The number 42 is clearly visible, though it seems to be split between two clusters. I’ll spare you the result of applying K-means clustering on both the hue and value channels simultaneously, in which the number cannot be clearly identified.
The Lab color space
The RGB color model uses three values to specify hue and the HSV color model uses one value to specify hue, while the Lab color model utilizes two values to specify hue. The “L” in Lab refers to the lightness of the color, the “a” represents the red-green component, and the “b” represents the blue-yellow component. In other words, a red color will have a large value for “a”, whereas a green color will possess a small value for “a”. This makes it perfect for clustering the colors in a typical Ishihara test. Here is the result of converting the image to its Lab representation and running K-means clustering with three clusters on just the “a” channel:
There’s no doubt about the number 5 in this image. Applying K-means clustering with just two clusters to the “a” channel of the Lab representation of the number 42 works, perhaps, even better:
The YCbCr color space
There exist literally dozens of color spaces, and it would be impractical to go through them all, but I will briefly mention one more: the YCbCr color space, sometimes also abbreviated YCC. The YCbCr model represents color using a “Y” component (luma), a “Cb” component (blue-difference), and a “Cr” component (red-difference). Note that, if you’re using OpenCV, these last two components are swapped—OpenCV puts them in the order “YCrCb”. The YCbCr color model is fundamentally similar to the Lab color space in that its blue-difference component “Cb” contains blue on one end of its spectrum and yellow on the other end, much like the Lab model’s “b” component, and the red-difference component “Cr” contains red on one end of its spectrum and green on the other, like the Lab model’s “a” component. Thus, you might expect that applying K-means clustering to the “Cr” channel of the YCC representation of an image would produce results similar to those for the Lab cases above. You would be right:
In both of the above examples, the pixels have only been grouped into two clusters.
Comparing clustering between the different color spaces
I’ll end this post with a handful of additional Ishihara tests and their clustered counterparts using the color spaces discussed above.
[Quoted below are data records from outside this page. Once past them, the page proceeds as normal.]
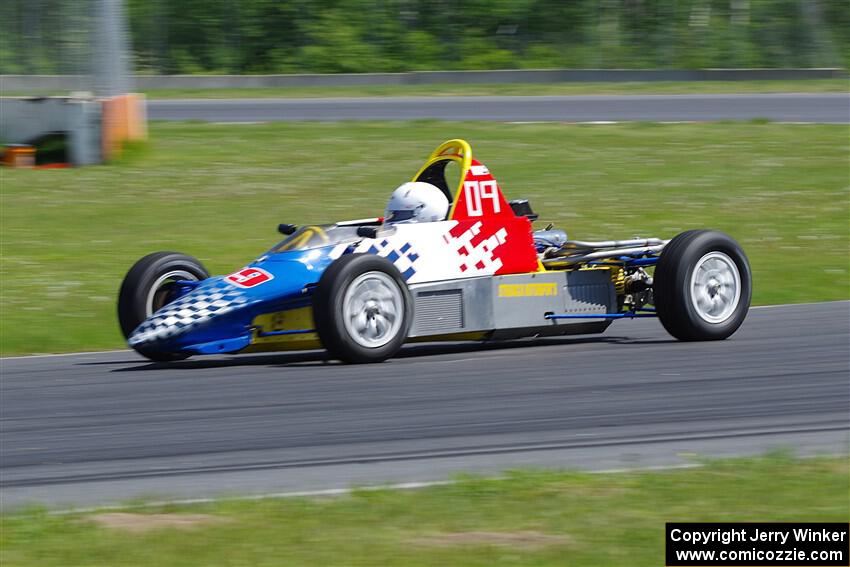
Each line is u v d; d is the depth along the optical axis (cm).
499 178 6544
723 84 11319
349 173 6762
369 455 2159
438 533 1678
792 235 5303
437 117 9038
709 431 2298
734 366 2948
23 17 8069
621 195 6122
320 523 1728
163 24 13875
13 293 4234
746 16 13312
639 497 1841
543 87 11450
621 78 12088
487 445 2216
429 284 3088
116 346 3622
In each case, I tuned the parameters to obtain the optimal (read: most readable) result. It should be noted that performing K-means clustering on the Lab and YCbCr representations tended to yield the most clear and consistent results, generally requiring only two clusters and one channel. The original images are on the left, and their grayscale K-means counterparts are on the right. Beside each K-means image is a text label indicating 1) the color space used for analysis, 2) the channel(s) from the color space on which K-means clustering was performed, and 3) the number of clusters “K” into which the image pixels were grouped.
Hopefully, this post has given you an idea of when, why, and how it might be useful to use different color spaces for image segmentation.